■ **Exercise directions**
Print out each record below, unaltered and complete, without its images.

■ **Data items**
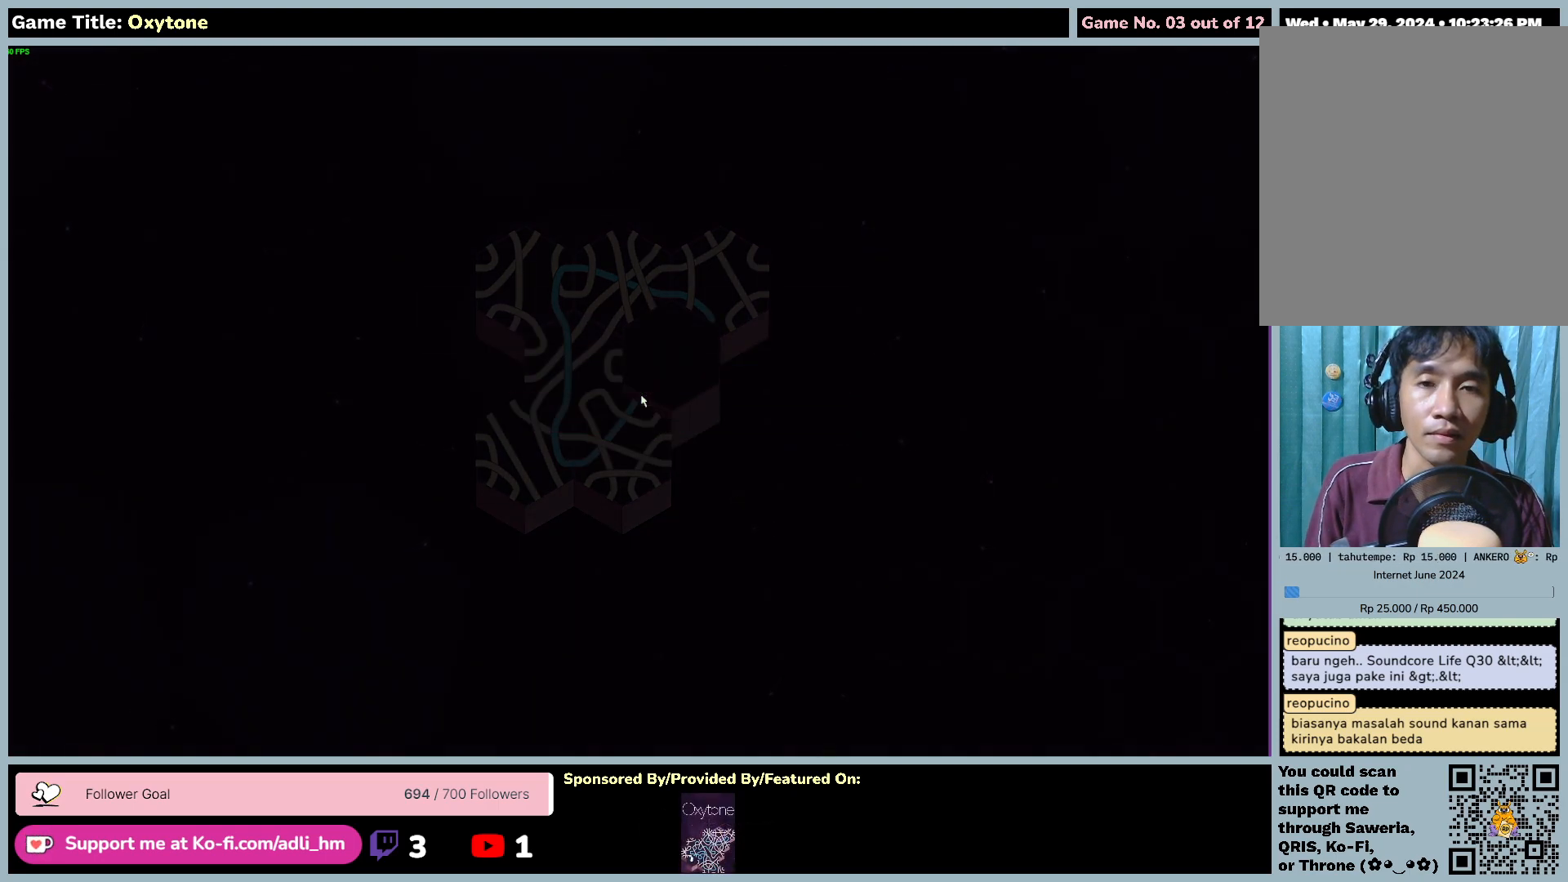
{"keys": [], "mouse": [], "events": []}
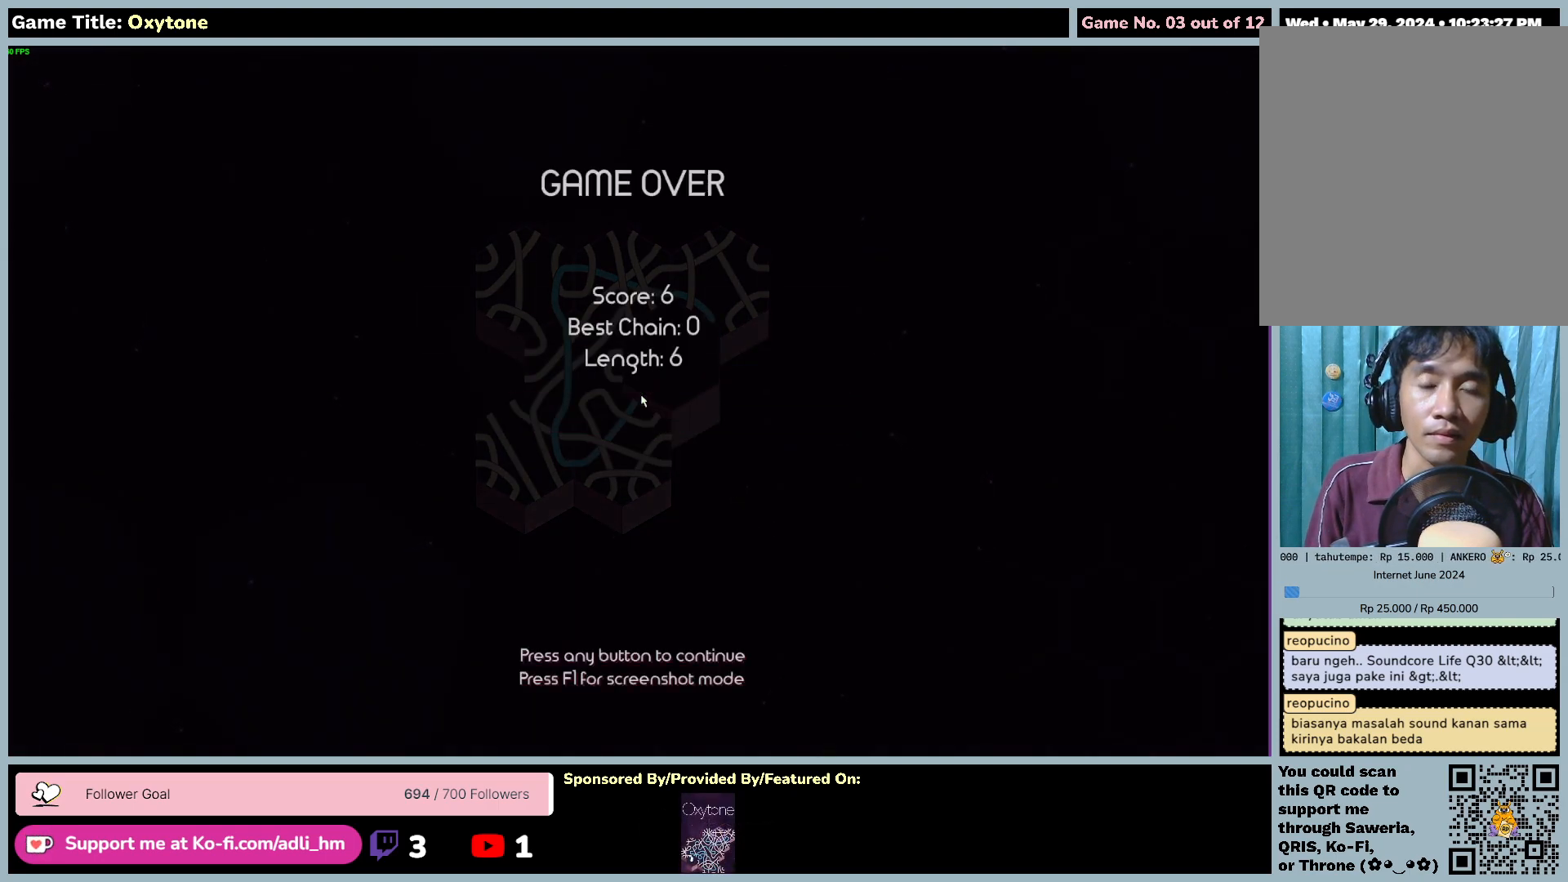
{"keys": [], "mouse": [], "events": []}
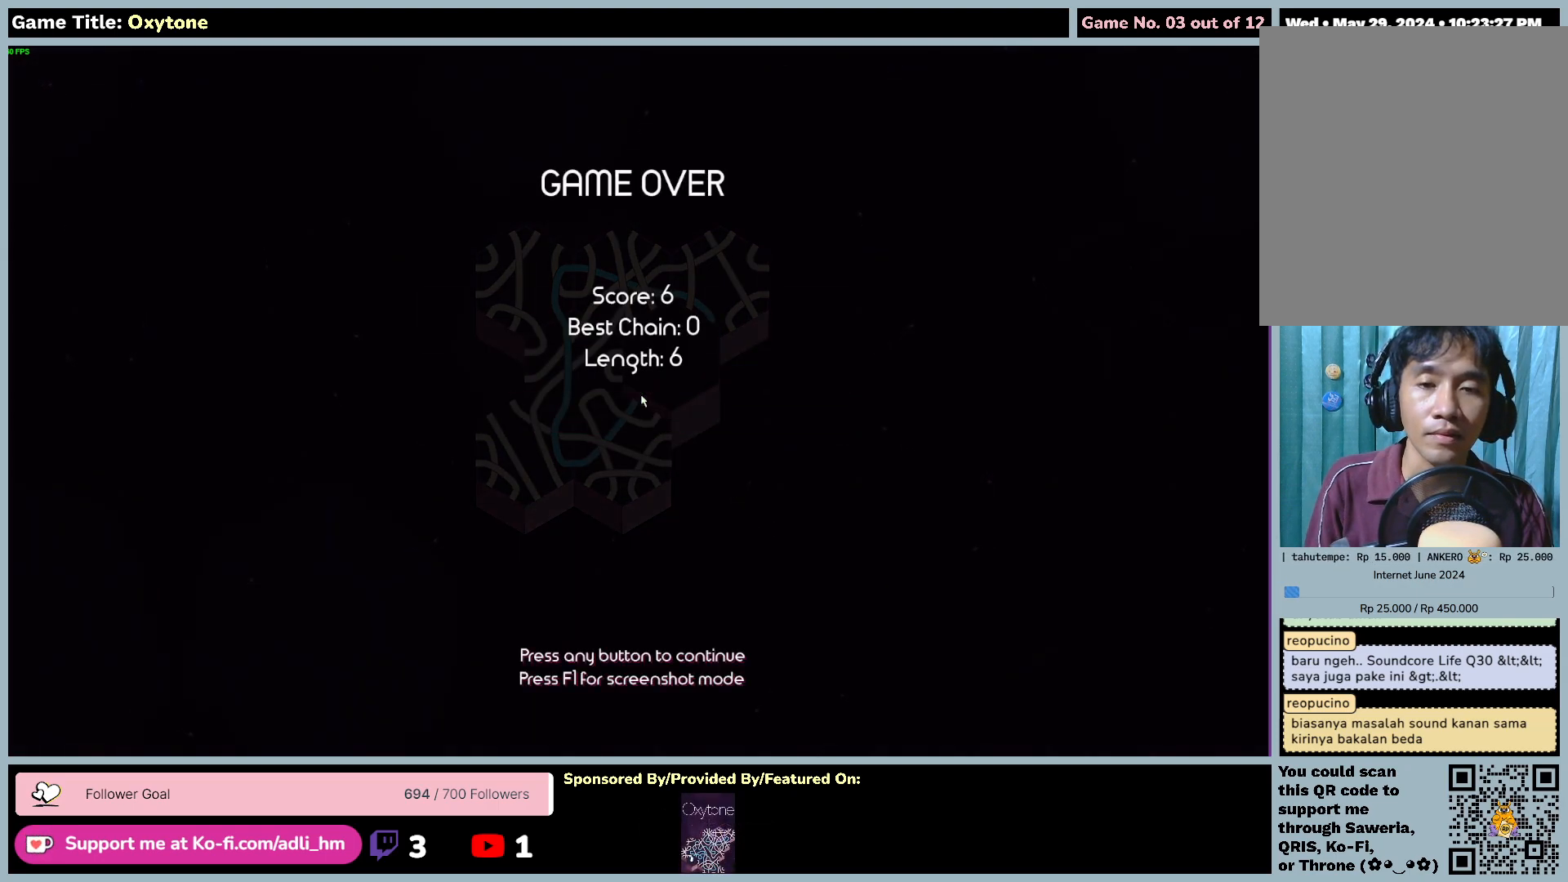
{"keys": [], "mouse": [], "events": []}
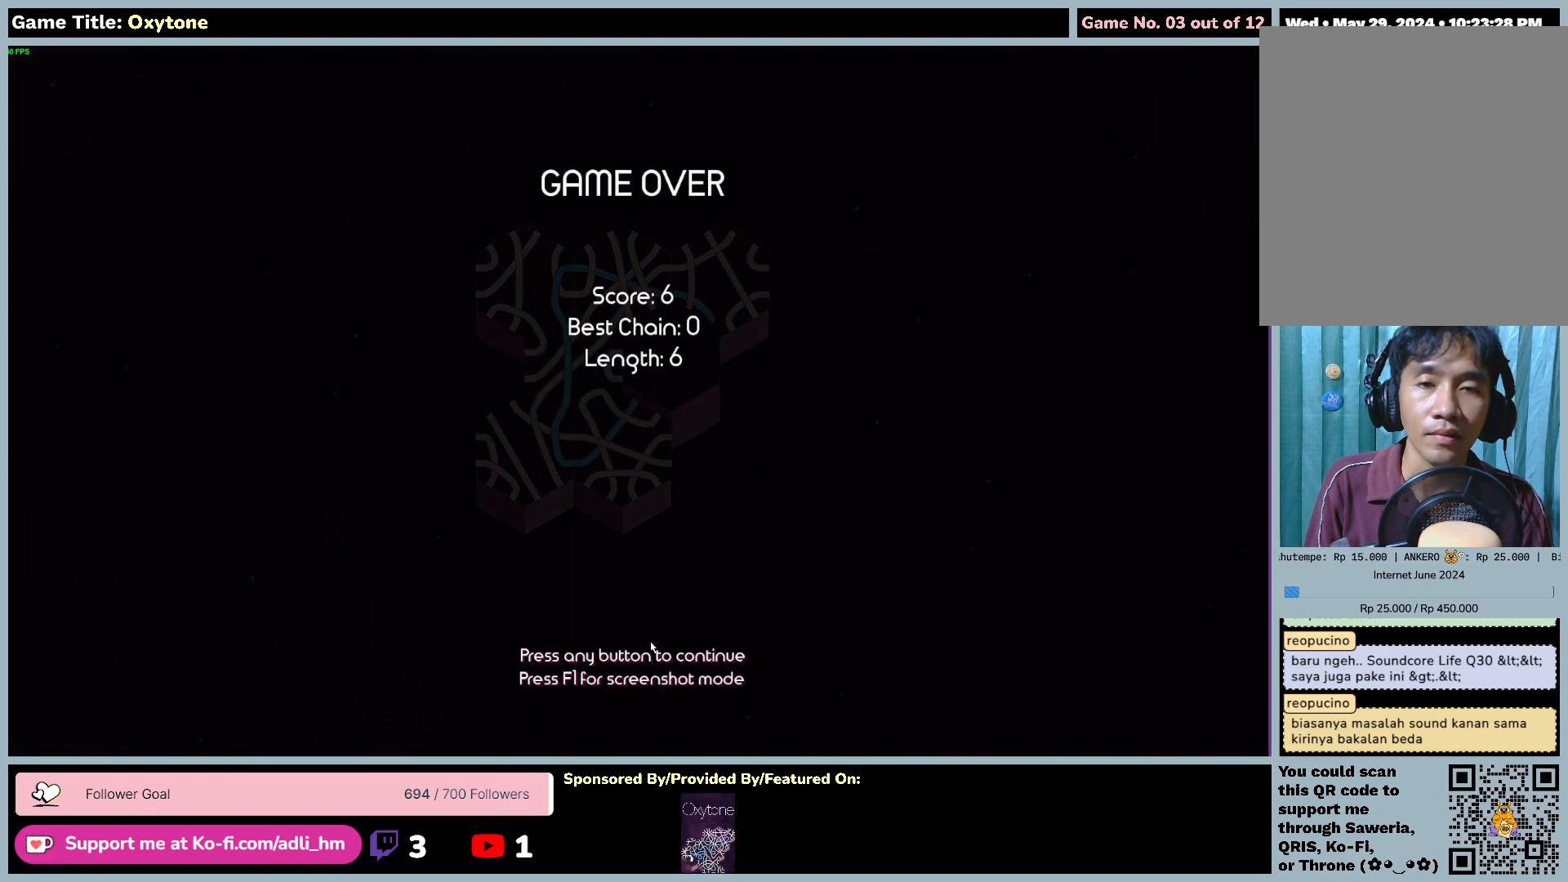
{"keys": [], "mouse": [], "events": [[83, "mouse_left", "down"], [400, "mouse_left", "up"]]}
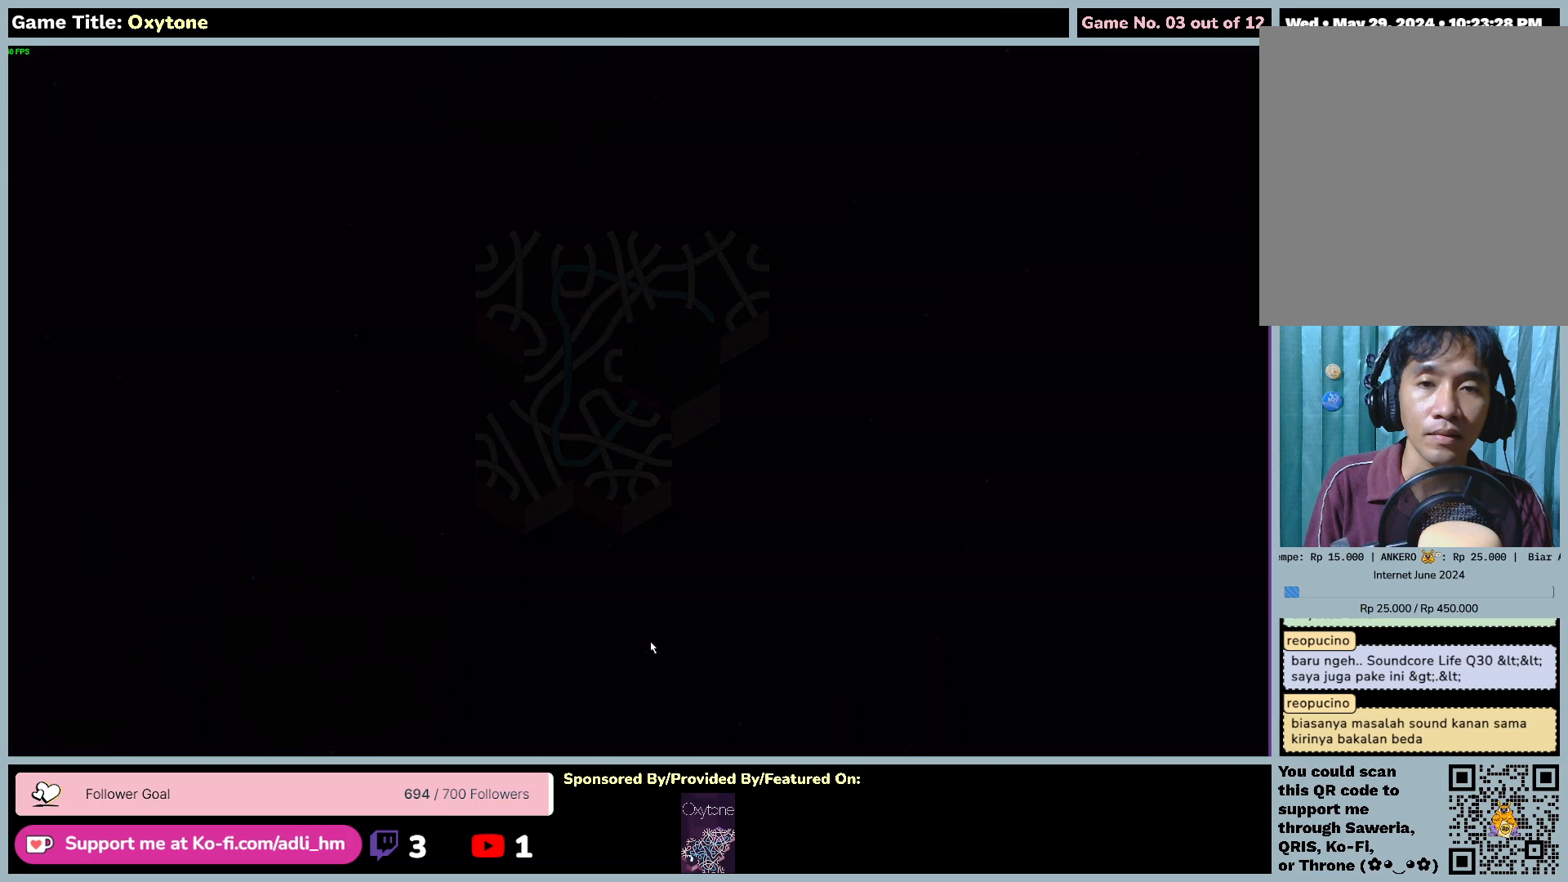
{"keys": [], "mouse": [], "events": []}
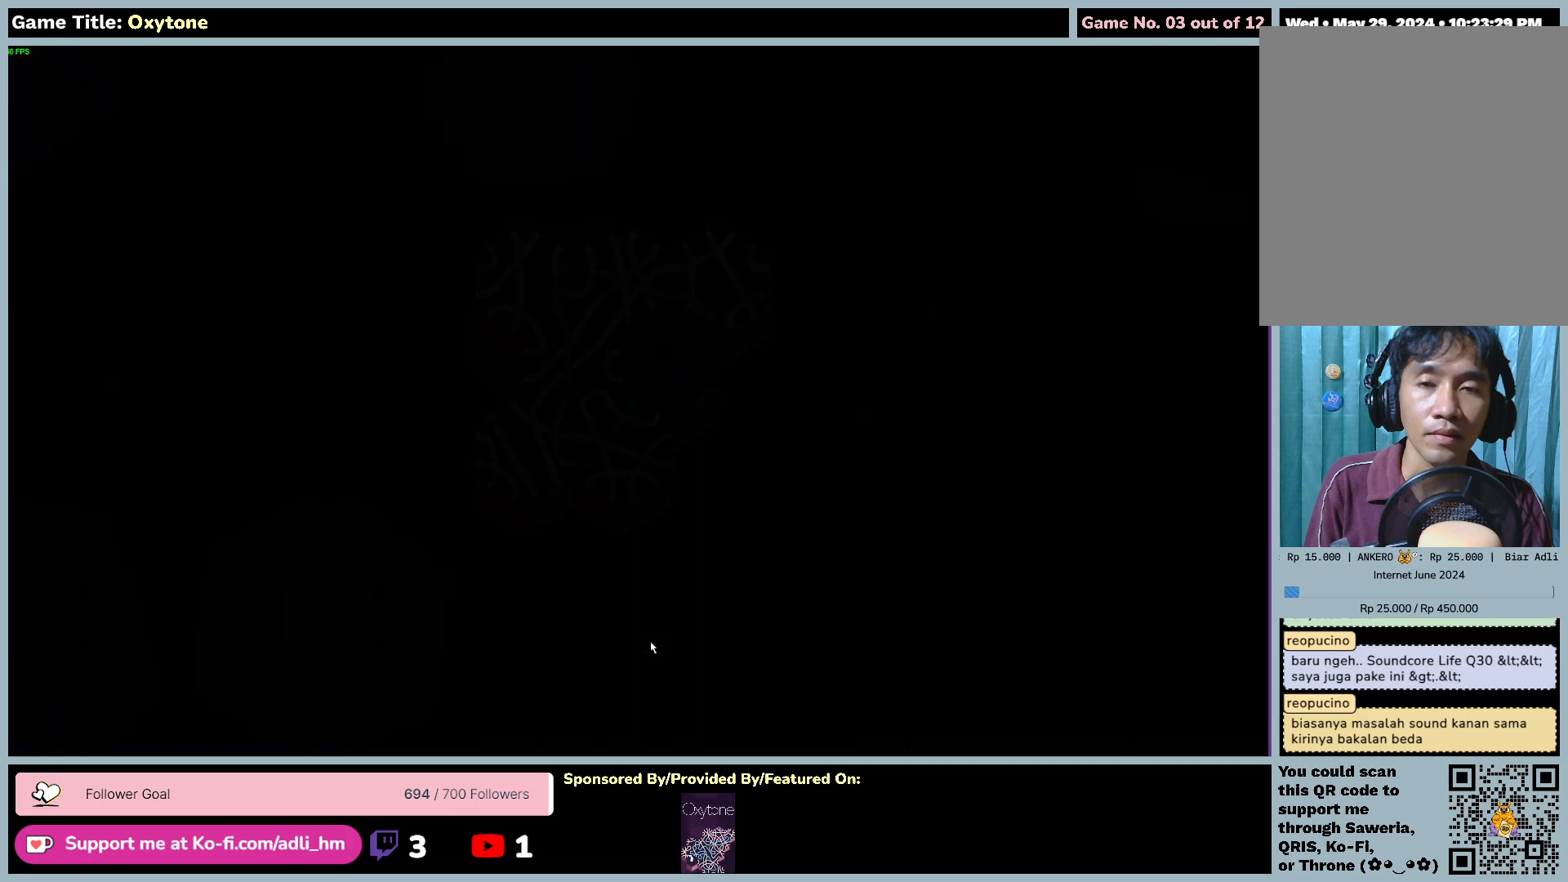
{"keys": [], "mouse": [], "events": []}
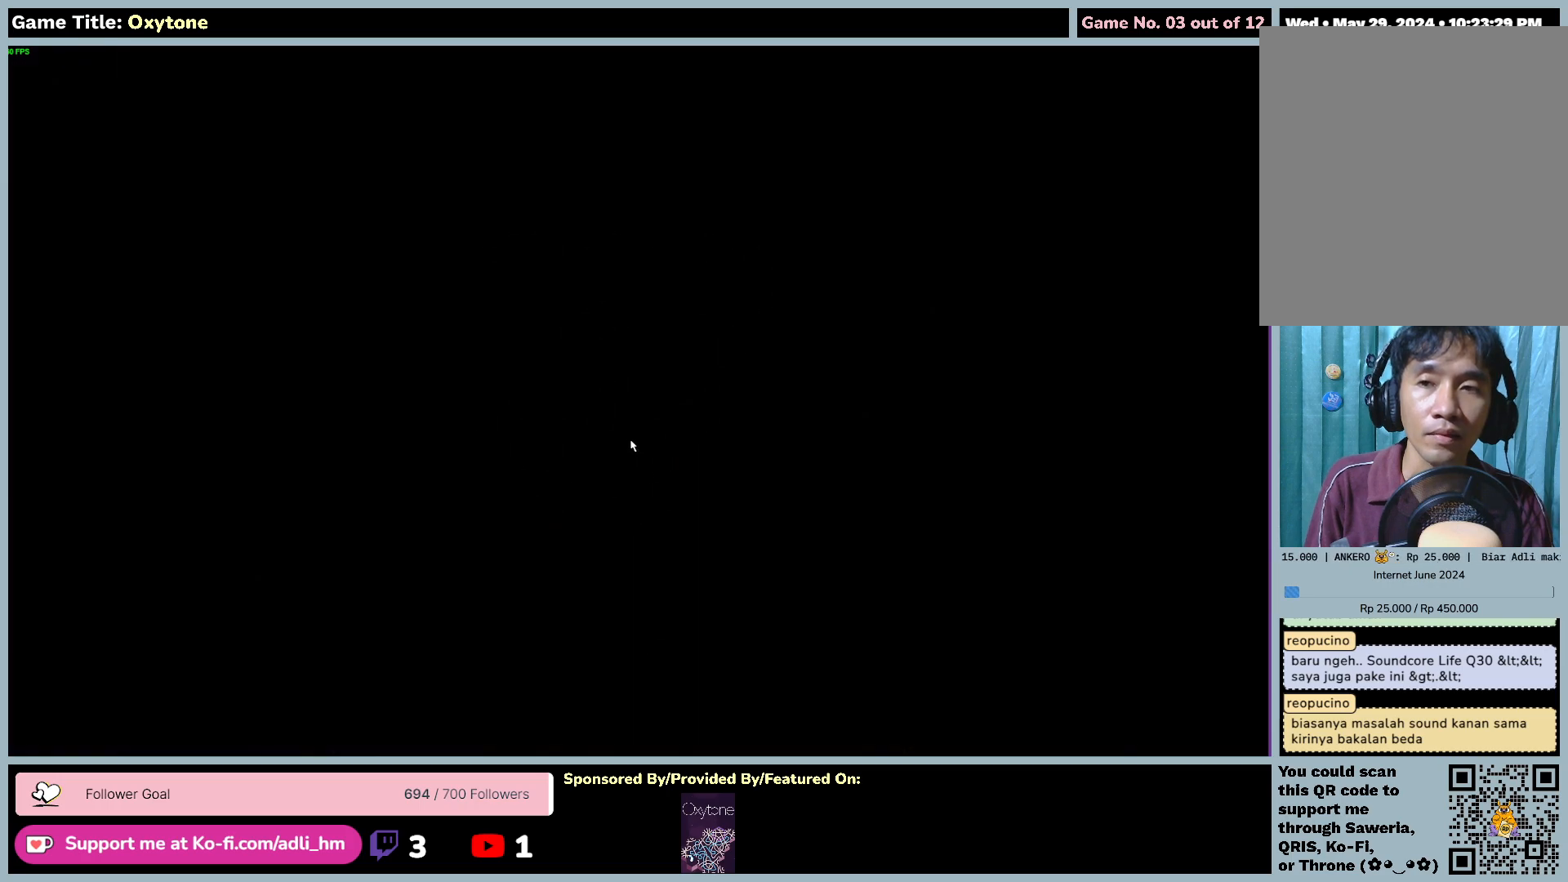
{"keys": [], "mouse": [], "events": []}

■ **Exercise answer**
{"keys": [], "mouse": [], "events": []}
{"keys": [], "mouse": [], "events": []}
{"keys": [], "mouse": [], "events": []}
{"keys": [], "mouse": [], "events": [[83, "mouse_left", "down"], [400, "mouse_left", "up"]]}
{"keys": [], "mouse": [], "events": []}
{"keys": [], "mouse": [], "events": []}
{"keys": [], "mouse": [], "events": []}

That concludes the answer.